Un nouveau programme est créé, le programme « Renforcement exceptionnel des participations financières de l’État dans le cadre de la crise sanitaire », et est doté de 20 milliards d’euros. Il vise tout simplement à permettre à l’État de participer au capital d’entreprises en difficulté. Bien évidemment, vous le comprendrez très bien, le Gouvernement ne peut pas publier, à l’avance – il y a eu des débats à ce sujet à l’Assemblée nationale –, la liste des entreprises dans lesquelles il souhaiterait intervenir, si ce sont des sociétés cotées ; le ministre a cité Air France, qui aura évidemment besoin de soutien, mais il y en a d’autres. Néanmoins, nous avons déposé un amendement tendant à renforcer, dans des conditions particulières de sécurité, l’information du Parlement à ce sujet.
Ce projet de loi de finances rectificative prévoit également d’autres mesures. Je pense notamment à la TVA à 5, 5 % sur les masques de protection et sur les gels hydroalcooliques, etc.
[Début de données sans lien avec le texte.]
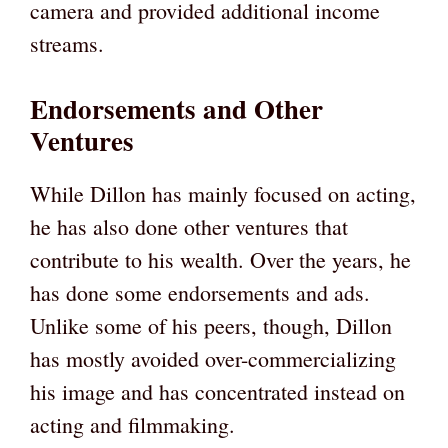
camera and provided additional income
streams.
Endorsements and Other
Ventures
While Dillon has mainly focused on acting,
he has also done other ventures that
contribute to his wealth. Over the years, he
has done some endorsements and ads.
Unlike some of his peers, though, Dillon
has mostly avoided over-commercializing
his image and has concentrated instead on
acting and filmmaking.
Mes chers collègues, la commission des finances, qui s’est réunie ce matin, vous propose d’adopter ce texte, qui constitue, je le répète, une bouée de sauvetage et non un plan de relance ; cela viendra et nous vous ferons des propositions, messieurs les ministres. Toutefois, nous souhaitons apporter un certain nombre d’améliorations techniques, au nombre de quatre. Il s’agira d’amendements de soutien à la lutte contre l’épidémie et au déconfinement, avec l’extension du taux de TVA réduit aux tenues de protection, de mesures visant à soutenir tous les salariés ayant travaillé pendant la période de confinement – c’est la question de la défiscalisation et de la « désocialisation » des heures supplémentaires –, du renforcement de l’aide aux entreprises, au travers de la prorogation du fonds de solidarité au-delà du 11 mai pour les entreprises qui ne pourraient pas rouvrir, et d’amendements visant à permettre, sous certaines conditions, des prêts octroyés à 100 % par Bpifrance aux entreprises confrontées à des refus de prêt.
Sans vouloir aller trop loin dans la comparaison avec l’Allemagne, il est indéniable que ce PLFR 2 renforce les moyens du fonds de solidarité, qui sont multipliés par sept.
Par ailleurs, nous souhaitons un meilleur contrôle des participations de l’État, via le renforcement du comité de suivi.
Nous sommes dans l’urgence et la commission des finances ainsi que les groupes majoritaires feront le choix de la responsabilité. Ne nous trompons pas de tempo, nous aurons des propositions à faire sur la relance, mais, aujourd’hui, nous sommes dans le sauvetage et nous souhaitons y contribuer par nos amendements.